The Centre for Connected and Autonomous Vehicles (CCAV) is a joint Department for Business, Energy & Industrial Strategy (BEIS) and Department for Transport (DfT) unit. Established in 2015, CCAV is an expert policy unit that is working with industry and academia to make every-day journeys safer, greener, more efficient, and more inclusive. To do this, CCAV is shaping the safe and secure introduction of self-driving vehicles and services on UK roads and leading the government’s wider Future of Transport programme.

In 2022 CCAV launched two streams of funding to invest up to £41.5 million in innovation projects. The Greater Cambridge Partnership (GCP) and partners were successful in their bids into both streams: Mass Transit and Deployment.

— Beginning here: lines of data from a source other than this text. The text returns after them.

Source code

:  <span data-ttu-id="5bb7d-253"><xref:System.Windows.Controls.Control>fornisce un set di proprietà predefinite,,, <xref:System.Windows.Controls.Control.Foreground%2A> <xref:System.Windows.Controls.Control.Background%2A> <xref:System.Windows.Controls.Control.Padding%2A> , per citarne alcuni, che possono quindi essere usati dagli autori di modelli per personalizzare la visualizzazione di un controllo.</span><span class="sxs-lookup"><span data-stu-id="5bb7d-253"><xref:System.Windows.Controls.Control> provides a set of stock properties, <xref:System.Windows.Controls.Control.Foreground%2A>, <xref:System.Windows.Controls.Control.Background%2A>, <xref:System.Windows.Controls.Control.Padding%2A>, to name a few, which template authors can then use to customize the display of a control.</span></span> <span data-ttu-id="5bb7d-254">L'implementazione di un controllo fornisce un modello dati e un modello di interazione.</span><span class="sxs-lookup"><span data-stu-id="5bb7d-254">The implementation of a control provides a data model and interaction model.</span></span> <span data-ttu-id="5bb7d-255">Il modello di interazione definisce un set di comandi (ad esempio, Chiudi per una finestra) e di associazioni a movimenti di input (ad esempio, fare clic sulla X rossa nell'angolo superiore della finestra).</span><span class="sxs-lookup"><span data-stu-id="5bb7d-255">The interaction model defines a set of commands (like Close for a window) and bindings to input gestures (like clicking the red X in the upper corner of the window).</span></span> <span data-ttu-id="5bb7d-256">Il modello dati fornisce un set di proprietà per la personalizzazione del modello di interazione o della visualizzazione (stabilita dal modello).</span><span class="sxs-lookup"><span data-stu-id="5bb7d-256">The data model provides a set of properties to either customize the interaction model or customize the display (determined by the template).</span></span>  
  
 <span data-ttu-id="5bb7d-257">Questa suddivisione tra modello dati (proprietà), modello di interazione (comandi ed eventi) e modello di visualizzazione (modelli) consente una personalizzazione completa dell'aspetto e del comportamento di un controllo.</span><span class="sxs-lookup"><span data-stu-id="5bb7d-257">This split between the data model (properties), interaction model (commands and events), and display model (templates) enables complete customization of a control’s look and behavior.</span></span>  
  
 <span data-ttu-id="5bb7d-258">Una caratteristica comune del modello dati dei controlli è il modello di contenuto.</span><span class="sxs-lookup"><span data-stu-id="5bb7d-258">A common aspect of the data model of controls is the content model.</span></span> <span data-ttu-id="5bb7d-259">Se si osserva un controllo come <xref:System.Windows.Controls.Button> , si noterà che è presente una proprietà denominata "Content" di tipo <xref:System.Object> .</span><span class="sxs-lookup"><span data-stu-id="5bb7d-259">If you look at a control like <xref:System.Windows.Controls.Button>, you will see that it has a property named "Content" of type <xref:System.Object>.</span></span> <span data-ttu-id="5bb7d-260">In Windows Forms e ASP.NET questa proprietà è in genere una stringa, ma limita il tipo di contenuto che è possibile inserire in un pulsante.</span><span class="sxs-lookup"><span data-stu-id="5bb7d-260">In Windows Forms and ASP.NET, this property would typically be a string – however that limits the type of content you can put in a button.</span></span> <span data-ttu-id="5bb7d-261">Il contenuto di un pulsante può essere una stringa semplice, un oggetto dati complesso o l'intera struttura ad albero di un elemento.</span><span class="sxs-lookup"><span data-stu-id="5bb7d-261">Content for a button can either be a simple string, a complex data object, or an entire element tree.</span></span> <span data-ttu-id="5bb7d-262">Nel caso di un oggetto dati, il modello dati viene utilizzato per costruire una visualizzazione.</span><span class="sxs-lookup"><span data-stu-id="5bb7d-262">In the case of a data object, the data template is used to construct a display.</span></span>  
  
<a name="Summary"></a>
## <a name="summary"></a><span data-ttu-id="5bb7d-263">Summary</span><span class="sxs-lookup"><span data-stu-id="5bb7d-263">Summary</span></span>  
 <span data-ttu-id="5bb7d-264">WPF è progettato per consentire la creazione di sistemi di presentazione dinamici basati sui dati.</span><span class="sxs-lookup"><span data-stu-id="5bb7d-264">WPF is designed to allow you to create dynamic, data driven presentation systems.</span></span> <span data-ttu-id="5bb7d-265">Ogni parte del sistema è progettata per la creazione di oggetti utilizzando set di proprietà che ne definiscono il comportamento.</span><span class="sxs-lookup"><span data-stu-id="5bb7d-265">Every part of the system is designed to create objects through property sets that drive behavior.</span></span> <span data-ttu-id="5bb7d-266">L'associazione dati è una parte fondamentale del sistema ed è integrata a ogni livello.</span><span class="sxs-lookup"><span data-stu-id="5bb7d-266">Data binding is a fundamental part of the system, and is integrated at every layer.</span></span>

Read the news release that went out on 1 February 2023 to announce both projects and find out more about Mass Transit on the Cambridge Autonomous Rapid Transport project page. Both project pages will be updated as the work progresses.

Project Connector

Project connector

Partners: Greater Cambridge Partnership, Conigital, Gamma, IPG Automotive, dRISK, Stagecoach

Funding: Total project costs are £17,563,648 with a grant of £8,772,218 from CCAV

Project Connector will undertake an at-scale trial of on-demand self-driving vehicles with up to 13 electric vehicles providing passenger services that integrate with existing transport services within Cambridge.

Services will operate on two sites where there are identified opportunities: Cambridge University’s West Cambridge Campus and the Cambridge Biomedical Campus.

The 12-month trial will be undertaken in a phased manner, initially with engineers providing on-board supervision, migrating to trained operators and culminating in a final phase with only remote operators (i.e. no on-board supervision, subject to legislation). A safety case will be prepared by an independent organisation to ensure an objective assessment is undertaken.

Self-driving vehicles will leverage a 5G connected Remote Monitoring and Tele-Operation service to enable a cost-effective deployment that ensures complicated edge cases can be accommodated through temporary override of vehicle automation.

Key to the project is engagement with Stagecoach: providing a self-driving service run by an existing operator and including its staff and management, ticketing, and payment mechanisms. A key objective of the project is to assess the commercial viability and challenges in operating self-driving passenger services as a transport mode that integrates with the wider transport eco-system. The inclusion of an existing transport operator as a project partner with associated knowledge transfer will offer critical insights between all the project partners and provide an opportunity to continue service operations beyond the project on a commercial basis. Key external stakeholders will be engaged to ensure relevant insights are shared to help define future strategy and regulation and help accelerate similar deployments elsewhere.